Winona’s New Storytelling Festival | News

by Chris Rogers

In 1971, Welsh-born Winonan Hwyel “Taff” Roberts was returning from a tour of duty in Singapore with Britain’s Royal Air Force, flying through the Middle East at night, when the captain called him to join him in the cockpit. Across the desert below them, the dark night was dotted with hundreds of small fires.

“For a few miles across the desert that night, every two miles you would see a light,” Roberts recalled. “I asked the captain, what am I looking at? … He said, ‘They are all Bedouins. They are huddled around the campfire telling stories.’ »

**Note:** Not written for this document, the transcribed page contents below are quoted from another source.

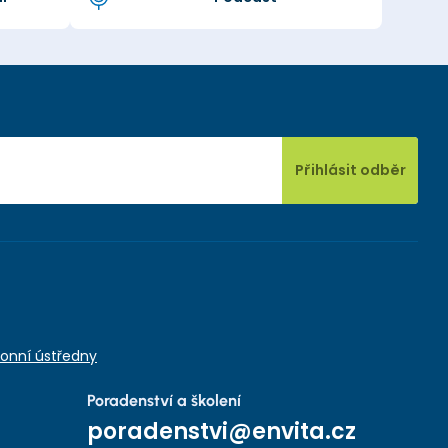
Přihlásit odběr
onní ústředny
Poradenství a školení
poradenstvi@envita.cz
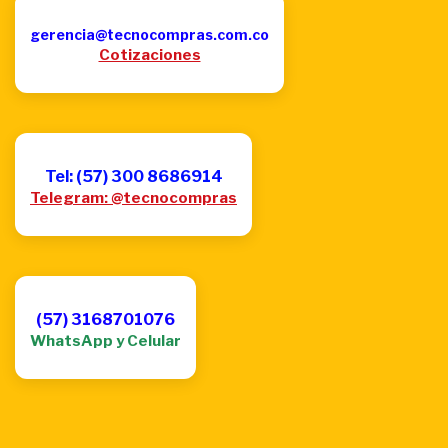
gerencia@tecnocompras.com.co
Cotizaciones
Tel: (57) 300 8686914
Telegram: @tecnocompras
(57) 3168701076
WhatsApp y Celular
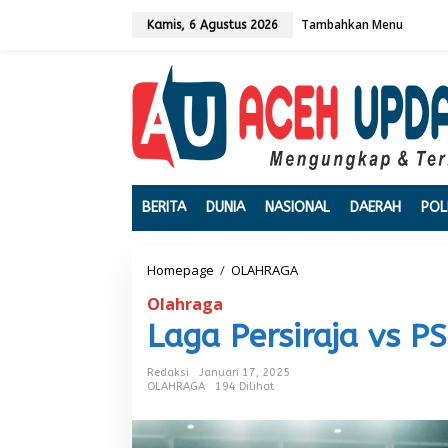
L
Tambahkan Menu
e
Kamis, 6 Agustus 2026
w
a
t
i
k
e
k
o
n
t
BERITA
DUNIA
NASIONAL
DAERAH
POL
e
n
Homepage
/
OLAHRAGA
L
a
Olahraga
g
a
Laga Persiraja vs 
P
e
Redaksi
Januari 17, 2025
r
OLAHRAGA
194 Dilihat
s
i
r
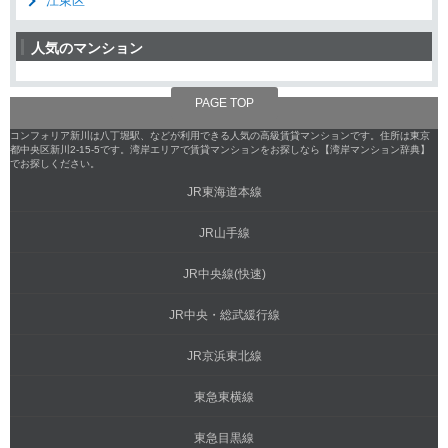
江東区
人気のマンション
PAGE TOP
コンフォリア新川は八丁堀駅、などが利用できる人気の高級賃貸マンションです。住所は東京
都中央区新川2-15-5です。湾岸エリアで賃貸マンションをお探しなら【湾岸マンション辞典】
でお探しください。
JR東海道本線
JR山手線
JR中央線(快速)
JR中央・総武緩行線
JR京浜東北線
東急東横線
東急目黒線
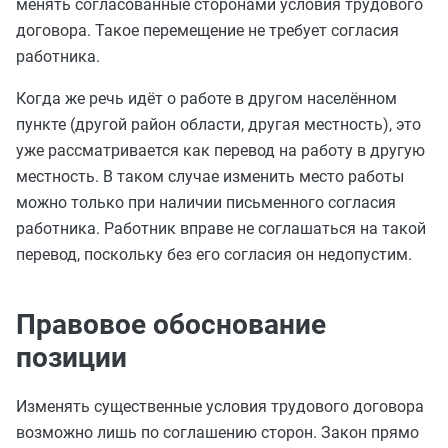
менять согласованные сторонами условия трудового
договора. Такое перемещение не требует согласия
работника.
Когда же речь идёт о работе в другом населённом
пункте (другой район области, другая местность), это
уже рассматривается как перевод на работу в другую
местность. В таком случае изменить место работы
можно только при наличии письменного согласия
работника. Работник вправе не соглашаться на такой
перевод, поскольку без его согласия он недопустим.
Правовое обоснование
позиции
Изменять существенные условия трудового договора
возможно лишь по соглашению сторон. Закон прямо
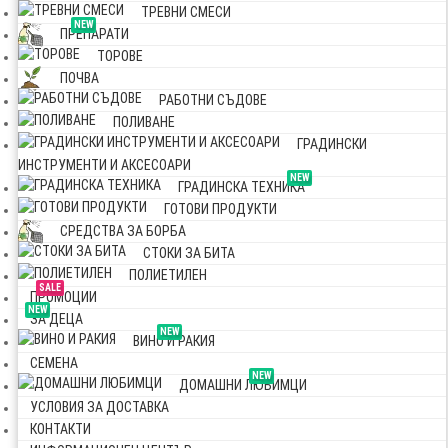
ТРЕВНИ СМЕСИ
NEW
ПРЕПАРАТИ
ТОРОВЕ
ПОЧВА
РАБОТНИ СЪДОВЕ
ПОЛИВАНЕ
ГРАДИНСКИ
ИНСТРУМЕНТИ И АКСЕСОАРИ
NEW
ГРАДИНСКА ТЕХНИКА
ГОТОВИ ПРОДУКТИ
СРЕДСТВА ЗА БОРБА
СТОКИ ЗА БИТА
ПОЛИЕТИЛЕН
SALE
ПРОМОЦИИ
NEW
ЗА ДЕЦА
NEW
ВИНО И РАКИЯ
СЕМЕНА
NEW
ДОМАШНИ ЛЮБИМЦИ
УСЛОВИЯ ЗА ДОСТАВКА
КОНТАКТИ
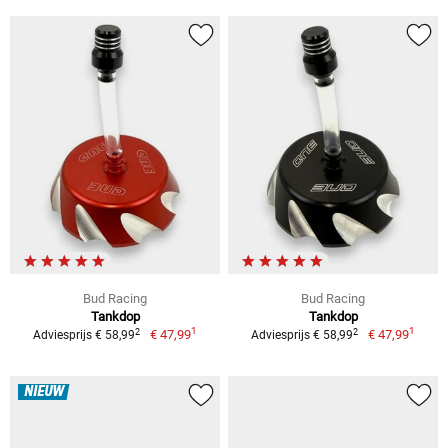
Bud Racing
Bud Racing
Tankdop
Tankdop
1
1
2
2
€ 47,99
€ 47,99
Adviesprijs € 58,99
Adviesprijs € 58,99
NIEUW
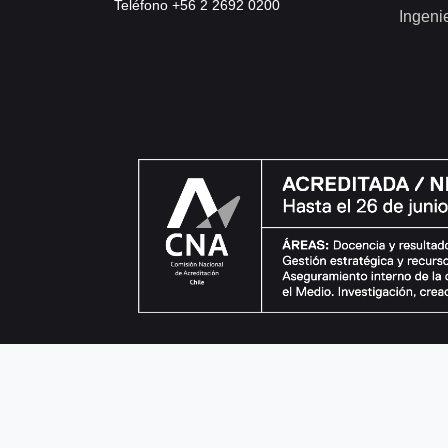
Teléfono +56 2 2692 0200
Ingeni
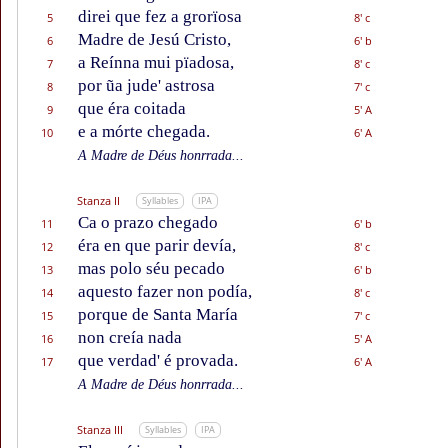
direi que fez a grorïosa
5
8' c
Madre de Jesú Cristo,
6
6' b
a Reínna mui pïadosa,
7
8' c
por ũa jude' astrosa
8
7' c
que éra coitada
9
5' A
e a mórte chegada.
10
6' A
A Madre de Déus honrrada...
Stanza II
Syllables
IPA
Ca o prazo chegado
11
6' b
éra en que parir devía,
12
8' c
mas polo séu pecado
13
6' b
aquesto fazer non podía,
14
8' c
porque de Santa María
15
7' c
non creía nada
16
5' A
que verdad' é provada.
17
6' A
A Madre de Déus honrrada...
Stanza III
Syllables
IPA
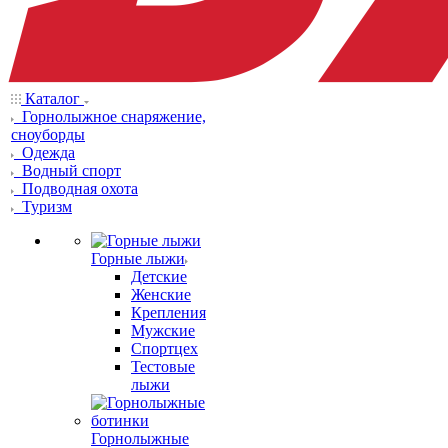
Каталог
Горнолыжное снаряжение,
сноуборды
Одежда
Водный спорт
Подводная охота
Туризм
Горные лыжи
Детские
Женские
Крепления
Мужские
Спортцех
Тестовые
лыжи
Горнолыжные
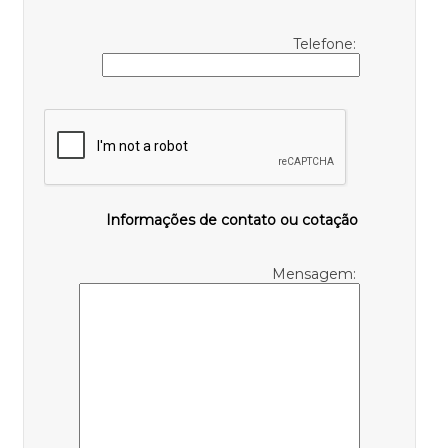
Telefone:
Informações de contato ou cotação
Mensagem:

It was a moment Roberts could not forget. This and other experiences – storytelling gatherings on Welsh farms, stories shared at an Anishinaabe and Métis ceremony, stories exchanged at an Inuit whaling celebration in the Canadian Arctic – the have inspired. “I thought, ‘That’s exactly what we should be doing as a culture,'” Roberts said.

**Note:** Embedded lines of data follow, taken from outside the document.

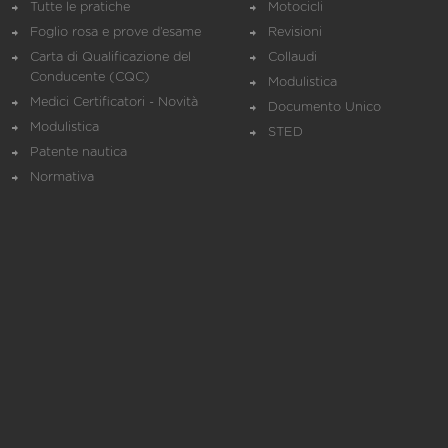
Tutte le pratiche
Motocicli
Foglio rosa e prove d’esame
Revisioni
Carta di Qualificazione del
Collaudi
Conducente (CQC)
Modulistica
Medici Certificatori - Novità
Documento Unico
Modulistica
STED
Patente nautica
Normativa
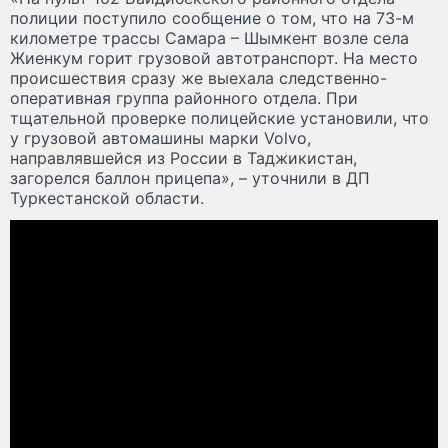
полиции поступило сообщение о том, что на 73-м
километре трассы Самара – Шымкент возле села
Жиенкум горит грузовой автотранспорт. На место
происшествия сразу же выехала следственно-
оперативная группа районного отдела. При
тщательной проверке полицейские установили, что
у грузовой автомашины марки Volvo,
направлявшейся из России в Таджикистан,
загорелся баллон прицепа», – уточнили в ДП
Туркестанской области.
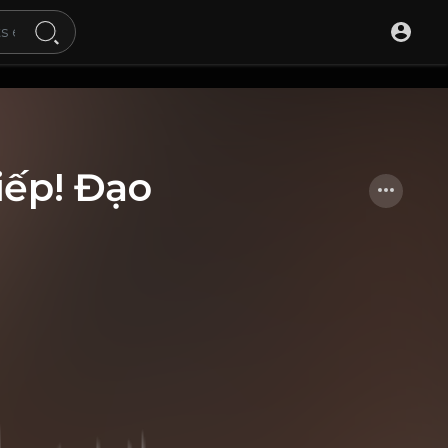
tiếp! Đạo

Long before rock and roll, ballet, or even writing, there was storytelling. Stories are perhaps the oldest and most fundamental form of human expression, central to how we see the world and ourselves. But as other mediums have developed, oral storytelling has also become a kind of lost art. Winona’s newest festival – the Sandbar Storytelling Festival on October 14 and 15 – aims to reconnect with those roots and shine a spotlight on great storytellers from around the world.

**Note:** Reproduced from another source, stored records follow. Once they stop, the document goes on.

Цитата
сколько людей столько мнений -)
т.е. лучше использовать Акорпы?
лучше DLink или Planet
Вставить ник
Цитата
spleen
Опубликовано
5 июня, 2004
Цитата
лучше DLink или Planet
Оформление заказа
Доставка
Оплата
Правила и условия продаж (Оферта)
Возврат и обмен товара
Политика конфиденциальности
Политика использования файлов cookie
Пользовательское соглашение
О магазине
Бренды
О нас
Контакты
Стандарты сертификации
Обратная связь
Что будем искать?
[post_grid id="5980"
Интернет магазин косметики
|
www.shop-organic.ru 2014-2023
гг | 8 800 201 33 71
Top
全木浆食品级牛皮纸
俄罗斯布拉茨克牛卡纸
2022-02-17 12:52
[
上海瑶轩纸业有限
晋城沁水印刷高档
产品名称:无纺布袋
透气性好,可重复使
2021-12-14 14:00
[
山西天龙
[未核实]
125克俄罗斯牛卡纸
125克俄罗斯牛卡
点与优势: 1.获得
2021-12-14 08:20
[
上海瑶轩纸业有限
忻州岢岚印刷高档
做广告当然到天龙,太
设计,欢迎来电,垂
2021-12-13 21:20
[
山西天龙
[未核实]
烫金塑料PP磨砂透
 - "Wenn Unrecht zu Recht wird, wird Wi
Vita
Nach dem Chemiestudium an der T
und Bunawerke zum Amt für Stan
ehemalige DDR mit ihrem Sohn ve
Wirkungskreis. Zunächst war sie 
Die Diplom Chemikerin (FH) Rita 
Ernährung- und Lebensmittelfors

“Your story is your identity,” Roberts said. “Even though you were one of the twins, you might look alike, but your stories are different.”

The two-day festival at Saint Mary’s University will feature a quintet of headliners: five-time West Virginia Liar Contest champion Bill Lepp, bilingual Colombian storyteller Carolina Quiroga-Stultz, bluesman and storyteller from Detroit, Reverend Robert Jones Sr., adapter of Hawaiian, Japanese and Korean folk tales Alton Takiyama-Chung and award-winning New York storyteller Regi Carpenter. Roberts said of Takiyama-Chung, “When he gets on stage, put your seatbelt on. I mean, he’s amazing! There will be food and music, workshops and storytelling contests with local students, scary stories, hilarious stories and a bit of everything in between. The festival also plans to invite a few local businesses with intriguing stories to share at the festival.

The Sandbar Storytelling Festival will host famed Minneapolis, Minnesota storyteller Kevin Kling for a fundraiser on June 25. The festival also plans to launch local storytelling circles for local citizens to work on their own stories. In future years, organizers plan to incorporate open mics – similar to NPR’s “Moth Radio” – into the festival, but this first year the focus is on teaching people what music is. narration.

“Storytelling is a two-way street,” Roberts said. “For this to work, we need to tell our story and listen to others telling theirs.”

“I think it’s something that really connects people. I think it’s universal,” said Gary Diomandes, professor emeritus of theater arts at Saint Mary’s University and board member of the Sandbar Storytelling Festival. “It goes back to the caveman. We told stories to explain things to people. You discover different cultures.